Lisez le récit de son voyage au cœur de l’Afrique par Mungo Park. Il parle de l’esclavage tout au long du livre, mais y consacre un chapitre complet. Sur quatre Africains, trois étaient, d’une façon ou d’une autre, asservis. La plus grande traite esclavagiste est l’œuvre des Africains eux-mêmes.
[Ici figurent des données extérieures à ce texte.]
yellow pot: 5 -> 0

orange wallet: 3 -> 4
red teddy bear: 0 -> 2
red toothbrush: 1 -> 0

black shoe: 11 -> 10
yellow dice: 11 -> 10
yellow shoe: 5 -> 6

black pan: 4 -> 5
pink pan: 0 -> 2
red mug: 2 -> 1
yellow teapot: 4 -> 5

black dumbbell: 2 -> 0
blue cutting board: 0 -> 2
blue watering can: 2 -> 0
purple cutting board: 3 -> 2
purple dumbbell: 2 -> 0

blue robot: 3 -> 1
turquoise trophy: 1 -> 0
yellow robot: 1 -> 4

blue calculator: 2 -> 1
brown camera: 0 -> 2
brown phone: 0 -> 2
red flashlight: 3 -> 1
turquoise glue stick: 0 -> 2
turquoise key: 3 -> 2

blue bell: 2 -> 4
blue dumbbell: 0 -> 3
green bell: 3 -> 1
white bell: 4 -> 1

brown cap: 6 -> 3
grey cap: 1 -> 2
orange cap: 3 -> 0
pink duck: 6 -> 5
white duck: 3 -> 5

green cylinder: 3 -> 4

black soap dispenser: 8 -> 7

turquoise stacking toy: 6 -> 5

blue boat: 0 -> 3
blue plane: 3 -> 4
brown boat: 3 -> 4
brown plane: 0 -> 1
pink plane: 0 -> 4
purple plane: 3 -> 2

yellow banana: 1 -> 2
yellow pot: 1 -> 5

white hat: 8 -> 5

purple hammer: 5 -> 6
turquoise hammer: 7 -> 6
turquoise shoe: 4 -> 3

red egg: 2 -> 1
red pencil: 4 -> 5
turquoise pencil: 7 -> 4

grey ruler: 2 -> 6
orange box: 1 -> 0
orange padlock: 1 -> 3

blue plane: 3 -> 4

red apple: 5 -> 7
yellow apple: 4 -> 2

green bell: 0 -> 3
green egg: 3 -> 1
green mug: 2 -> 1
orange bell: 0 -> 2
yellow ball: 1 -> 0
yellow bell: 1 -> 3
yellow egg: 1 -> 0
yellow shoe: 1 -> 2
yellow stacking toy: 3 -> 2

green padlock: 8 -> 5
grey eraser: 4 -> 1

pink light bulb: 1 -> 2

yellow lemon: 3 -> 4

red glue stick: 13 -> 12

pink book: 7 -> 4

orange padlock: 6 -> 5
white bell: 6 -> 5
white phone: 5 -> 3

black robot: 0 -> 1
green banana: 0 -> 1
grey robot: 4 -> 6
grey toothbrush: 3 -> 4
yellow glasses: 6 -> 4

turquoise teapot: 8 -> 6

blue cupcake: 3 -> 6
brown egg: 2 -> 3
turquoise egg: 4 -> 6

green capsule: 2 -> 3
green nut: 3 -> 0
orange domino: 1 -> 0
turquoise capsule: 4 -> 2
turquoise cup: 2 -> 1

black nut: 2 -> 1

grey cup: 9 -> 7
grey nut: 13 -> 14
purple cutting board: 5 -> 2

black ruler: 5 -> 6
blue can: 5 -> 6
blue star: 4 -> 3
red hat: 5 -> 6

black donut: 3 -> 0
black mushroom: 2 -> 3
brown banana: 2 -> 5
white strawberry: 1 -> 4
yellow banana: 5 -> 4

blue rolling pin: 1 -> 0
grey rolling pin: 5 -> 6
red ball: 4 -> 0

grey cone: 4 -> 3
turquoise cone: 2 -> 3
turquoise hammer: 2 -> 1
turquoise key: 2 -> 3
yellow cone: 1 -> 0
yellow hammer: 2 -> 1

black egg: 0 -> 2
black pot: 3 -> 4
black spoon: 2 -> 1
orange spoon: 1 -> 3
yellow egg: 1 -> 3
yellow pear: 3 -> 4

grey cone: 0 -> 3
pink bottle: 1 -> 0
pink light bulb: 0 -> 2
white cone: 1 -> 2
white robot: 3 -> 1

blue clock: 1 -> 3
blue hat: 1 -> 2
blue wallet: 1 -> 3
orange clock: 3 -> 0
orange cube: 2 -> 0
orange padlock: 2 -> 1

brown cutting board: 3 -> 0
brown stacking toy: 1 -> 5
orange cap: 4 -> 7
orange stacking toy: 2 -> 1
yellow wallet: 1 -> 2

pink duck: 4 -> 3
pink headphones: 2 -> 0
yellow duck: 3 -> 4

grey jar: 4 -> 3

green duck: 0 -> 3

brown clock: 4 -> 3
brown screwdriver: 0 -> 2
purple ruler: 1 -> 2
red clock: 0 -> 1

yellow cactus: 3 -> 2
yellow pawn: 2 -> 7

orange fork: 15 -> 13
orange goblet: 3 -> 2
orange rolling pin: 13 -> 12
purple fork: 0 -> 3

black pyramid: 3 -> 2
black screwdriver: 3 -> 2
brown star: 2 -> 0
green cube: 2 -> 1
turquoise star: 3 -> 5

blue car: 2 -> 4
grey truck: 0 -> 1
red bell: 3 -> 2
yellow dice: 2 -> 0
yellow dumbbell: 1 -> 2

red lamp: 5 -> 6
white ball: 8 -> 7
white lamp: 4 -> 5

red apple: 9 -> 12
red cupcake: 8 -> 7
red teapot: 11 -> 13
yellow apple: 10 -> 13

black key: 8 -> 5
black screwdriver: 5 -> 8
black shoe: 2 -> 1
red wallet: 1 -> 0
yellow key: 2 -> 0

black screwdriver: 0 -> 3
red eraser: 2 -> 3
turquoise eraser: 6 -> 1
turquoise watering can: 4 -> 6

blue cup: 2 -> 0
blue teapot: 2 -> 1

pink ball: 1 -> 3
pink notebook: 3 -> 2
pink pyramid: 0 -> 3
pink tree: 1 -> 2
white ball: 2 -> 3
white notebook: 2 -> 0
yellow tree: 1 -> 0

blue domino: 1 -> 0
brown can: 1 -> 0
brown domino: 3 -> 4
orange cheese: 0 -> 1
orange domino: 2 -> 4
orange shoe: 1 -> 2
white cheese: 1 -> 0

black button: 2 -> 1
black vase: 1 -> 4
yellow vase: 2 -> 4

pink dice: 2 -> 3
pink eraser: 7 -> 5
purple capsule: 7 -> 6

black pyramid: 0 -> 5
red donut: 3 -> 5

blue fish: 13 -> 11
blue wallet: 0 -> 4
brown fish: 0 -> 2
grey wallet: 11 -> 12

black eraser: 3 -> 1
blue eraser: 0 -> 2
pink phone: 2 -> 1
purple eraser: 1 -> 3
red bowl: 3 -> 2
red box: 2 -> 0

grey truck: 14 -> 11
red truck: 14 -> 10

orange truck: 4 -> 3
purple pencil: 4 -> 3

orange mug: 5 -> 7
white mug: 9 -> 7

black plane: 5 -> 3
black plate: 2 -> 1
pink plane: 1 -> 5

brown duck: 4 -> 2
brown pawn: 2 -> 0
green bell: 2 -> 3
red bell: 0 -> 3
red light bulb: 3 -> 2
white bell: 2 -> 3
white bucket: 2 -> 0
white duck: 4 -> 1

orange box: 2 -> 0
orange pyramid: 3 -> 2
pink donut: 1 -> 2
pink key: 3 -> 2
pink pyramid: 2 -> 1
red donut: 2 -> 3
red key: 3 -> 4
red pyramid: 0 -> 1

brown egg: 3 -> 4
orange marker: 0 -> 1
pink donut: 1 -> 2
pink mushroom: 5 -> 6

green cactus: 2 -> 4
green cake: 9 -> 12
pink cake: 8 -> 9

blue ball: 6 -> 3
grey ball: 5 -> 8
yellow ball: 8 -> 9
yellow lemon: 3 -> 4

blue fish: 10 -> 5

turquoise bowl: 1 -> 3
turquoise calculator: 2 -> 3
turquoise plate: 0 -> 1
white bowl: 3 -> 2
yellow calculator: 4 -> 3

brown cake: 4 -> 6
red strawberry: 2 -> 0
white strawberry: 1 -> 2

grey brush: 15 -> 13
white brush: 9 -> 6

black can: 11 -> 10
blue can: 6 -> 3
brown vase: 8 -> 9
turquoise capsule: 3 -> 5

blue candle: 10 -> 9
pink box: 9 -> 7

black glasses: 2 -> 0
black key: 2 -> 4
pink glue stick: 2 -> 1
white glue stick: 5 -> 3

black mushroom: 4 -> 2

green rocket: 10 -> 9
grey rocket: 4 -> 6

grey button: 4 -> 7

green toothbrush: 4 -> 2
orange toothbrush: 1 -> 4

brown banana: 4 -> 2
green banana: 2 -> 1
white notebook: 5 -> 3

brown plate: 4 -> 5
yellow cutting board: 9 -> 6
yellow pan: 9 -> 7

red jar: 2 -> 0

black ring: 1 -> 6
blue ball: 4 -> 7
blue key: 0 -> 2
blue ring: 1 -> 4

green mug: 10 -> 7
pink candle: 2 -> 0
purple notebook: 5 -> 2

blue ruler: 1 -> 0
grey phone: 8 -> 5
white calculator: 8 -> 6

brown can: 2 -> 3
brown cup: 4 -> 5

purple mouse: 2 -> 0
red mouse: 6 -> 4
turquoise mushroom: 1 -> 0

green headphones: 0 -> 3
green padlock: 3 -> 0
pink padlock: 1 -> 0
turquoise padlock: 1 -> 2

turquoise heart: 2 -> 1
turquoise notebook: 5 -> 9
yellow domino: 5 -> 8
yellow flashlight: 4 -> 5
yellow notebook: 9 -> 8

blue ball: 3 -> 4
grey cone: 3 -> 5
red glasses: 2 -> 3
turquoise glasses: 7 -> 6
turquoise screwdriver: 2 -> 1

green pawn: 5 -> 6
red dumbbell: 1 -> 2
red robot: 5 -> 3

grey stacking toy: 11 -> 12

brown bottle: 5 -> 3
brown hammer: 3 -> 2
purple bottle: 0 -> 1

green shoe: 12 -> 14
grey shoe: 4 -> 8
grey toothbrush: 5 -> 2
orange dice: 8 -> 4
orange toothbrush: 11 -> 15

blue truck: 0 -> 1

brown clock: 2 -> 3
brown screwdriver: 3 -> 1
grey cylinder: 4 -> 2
Si le récit de Mungo Park ne vous a pas donné de hauts de cœurs, renseignez-vous sur les « coutumes du Dahomey ».
Les traites à plus longue distance, vers les Amériques ou vers le Moyen-Orient n’étaient que branches commerciales d’un marché généralisé.
Pour savoir ce qu’était la traite Arabo-Musulmane, il n’y qu’ relire David Livingstone ! Sa statue domine toujours les chutes Victoria !
Les occidentaux ont voulu les imiter à partir de 1444 (portugais, vite suivis par les néerlandais et les anglais), et maintenant, c’est nous qui trinquons pour tout le monde…
L’art 4 du traité de Fontainebleau du 11 avril 1814 exilant Napoléon à l’île d’Elbe prévoyait : « Toutes les puissances s’engagent à employer leurs bons offices pour faire respecter par les Êtats barbaresques le pavillon et le territoire de l’île d’Elbe, et pour que, dans ses rapports avec les Barbaresques, elle soit assimilée à la France. » Au moment de renoncer à l’Empire , l’ex-enfant de Corse grandi dans les récits des razzias barbaresques éprouvait cette terreur: être enlevé par les esclavagistes d’Afrique du Nord. ..
Pour autant que je sache , lorsque les Européens ont découvert les côtes d’Afrique de l’Ouest , la traite africaine et musulmane était très bien organisée et prospère , et ils sont arrivés en nouveaux clients d’un commerce florissant .
Ca n’exonère personne , c’est juste un éclairage sur la différence de nature de la traite occidentale .
Les propriétaires d’esclaves d’avant la guerre de Sécession avaient tout intérêt à ce que leur « cheptel » se reproduise, d’où le nombre de Noirs aux USA. Les mâles européens razziés autour de la Méditerranée étaient le plus souvent castrés (en Corse notamment.) Sans quoi le Maghreb serait aujourd’hui largement peuplé de Noirs…
L’esclavage a hélas toujours existé et dans toutes les sociétés. Il prend simplement parfois des formes moins ignobles. Prenez par exemple les autoentrepreneurs exploités au mépris de toute limite par des entreprises qui disent vous simplifier la vie, la votre mais pas celle de ces esclaves modernes qui sonnent à votre porte.